Comment, en quelques lignes aussi bien senties que possibles, résumer, éplucher, critiquer un tel texte, sans en faire un fastidieux décalque mais sans le trahir non plus ?
Car
Nu dans ton bain face à l'abîme est, c'est même son sous-titre, un MANIFESTE LITTÉRAIRE, c'est à dire cette forme assez singulière (et relativement rare dans l'histoire) d'oeuvre, souvent assez brève, généralement très polémique et engagée, une profession de foi tachant d'exprimer une position forte, se voulant souvent irrécusable, une prise de position inévitable (au moins pour son auteur). Dans une certaine mesure, c'est aussi un Cri !
En l'occurrence,
Lars Iyer, universitaire, philosophe, essayiste et romancier nous annonce (une fois encore, aurait-on envie de lui rétorquer. Sauf qu'en ces quelques quarante pages, notre philosophe fait mouche à plusieurs reprises) que la Littérature est morte.
Dans une style d'une limpidité et d'une efficacité rares, Iyer nous conte donc comment ce fait put être possible, de l'écrivain de jadis, quasi divinisé, assénant son génie, ses prophéties littéraires du "haut de la montagne" * jusqu'à l'émergence de tout un peuple d'écrivaillons, blogueurs, auteurs au petit pied, logographes insatiables de phrases creuses, de célébrité et d'argent plus ou moins facile.
Puis, à la manière d'un chirurgien, il nous explique comment ce que nous nommons encore du nom sacré de Littérature est devenu un "Cadavre fantoche" *. Poursuivant, il passe de la description théorique à l'étude de trois cas pratiques, exemples parfaits et complémentaires, selon Iyer, d'oeuvres ayant pris fait et cause pour cette mort, décidant même d'affronter son décès non sans talents mais décidément "Malades de Littérature" *.
Enfin, parce qu'à a fin des fins, lorsque le gratte-papier ayant admis ne jamais pouvoir devenir un Auteur, à la manière ancienne, se sera remis à "écrire à la veillée" *, il ne restera plus qu'à découvrir "le dernier os inviolé", après que tous les charognards auront fini de se nourrir de la bête morte.

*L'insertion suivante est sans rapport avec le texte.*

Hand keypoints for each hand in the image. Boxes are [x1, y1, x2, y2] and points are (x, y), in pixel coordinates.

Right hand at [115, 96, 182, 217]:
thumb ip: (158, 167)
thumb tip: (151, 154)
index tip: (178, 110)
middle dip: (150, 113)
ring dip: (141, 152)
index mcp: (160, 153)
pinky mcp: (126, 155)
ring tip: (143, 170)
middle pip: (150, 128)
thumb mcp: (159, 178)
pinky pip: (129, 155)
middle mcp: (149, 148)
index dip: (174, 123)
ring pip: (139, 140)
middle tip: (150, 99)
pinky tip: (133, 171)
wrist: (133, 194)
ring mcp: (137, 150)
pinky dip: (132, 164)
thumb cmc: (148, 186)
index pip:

Aussi étrange que cela puisse paraître, cet espèce de coup de grâce fait à la Littérature -telle qu'on pouvait la concevoir jusque dans les années 60, et qui aurait survécu dans les esprits jusqu'aujourd'hui, mais plus par habitude et facilité que selon un principe d'efficience- n'est pas absolument pessimiste. Certes, on sent un vrai regret sous la plume de l'essayiste, d'avoir la certitude que des oeuvres de la portée uasi révolutionnaire ET désespérée d'un
Rimbaud, d'un
Hamsun, d'un Walser, d'un Bataille, d'un Kafka ou de quelques autres ne pourront plus advenir. On comprend son énervement à cette surmultiplication de textes (d'ici peu, il y aura eu plus de livres créés par l'homme que d'être humains ayant jamais foulé cette terre), à cette facilité trompeuse d'avoir accès à tous ces titres, n'importe où, n'importe quand, de pouvoir s'instituer écrivain après avoir tracé quelques mots sur un blog, à cette "légion d'idiots -nous tous", à cette multiplication des "niches", à cette quasi disparition de l'Auteur qui s'insurge, qui risque sa peau, qui est dedans et en-dehors à la fois, constatant qu'aujourd'hui la célébrité, éphémère, d'un prosateur et de ses livres tient plus au nombre d'exemplaires vendus qu'à la qualité véritable de ce qu'il a pondu, tandis que la Littérature ne vaut désormais plus rien, aussi sens figuré comme au sens économique, etc, etc, etc.
Il regrette sans nul doute, avec un art consommé de la formule et du cynisme, que tout cela soit ainsi au détriment de ce qui ce fut. Pourtant, ici et là, on devine que
Lars Iyer n'est pas aussi déprimé que cela pourrait sembler de prime abord. Parce qu'il y a cet "os inviolé" d'où surgira, peut-être, quelque chose de totalement autre que ce que nous avons connu en des temps -supposément ?- meilleurs.
Que l'on accepte ou pas les thèse de l'auteur, que l'on soit en accord total ou en profond désaccord avec lui, ce court mais vivifiant -comme un gros coup de vent de nord-est- Manifeste ne laisse pas de nous obliger à réfléchir sur ce qu'est, ou pas, la Littérature. Sur ce que nous attendons -ce que nous sommes en droit d'attendre- encore d'elle, pour peu que nous la déclarions toujours vivante, pour nous-même ou pour nos société "post-modernes", telles que survolées par
Lars Iyer.
* les mots entre guillemets et suivi d'une astérisque sont les titres des courts chapitres du texte.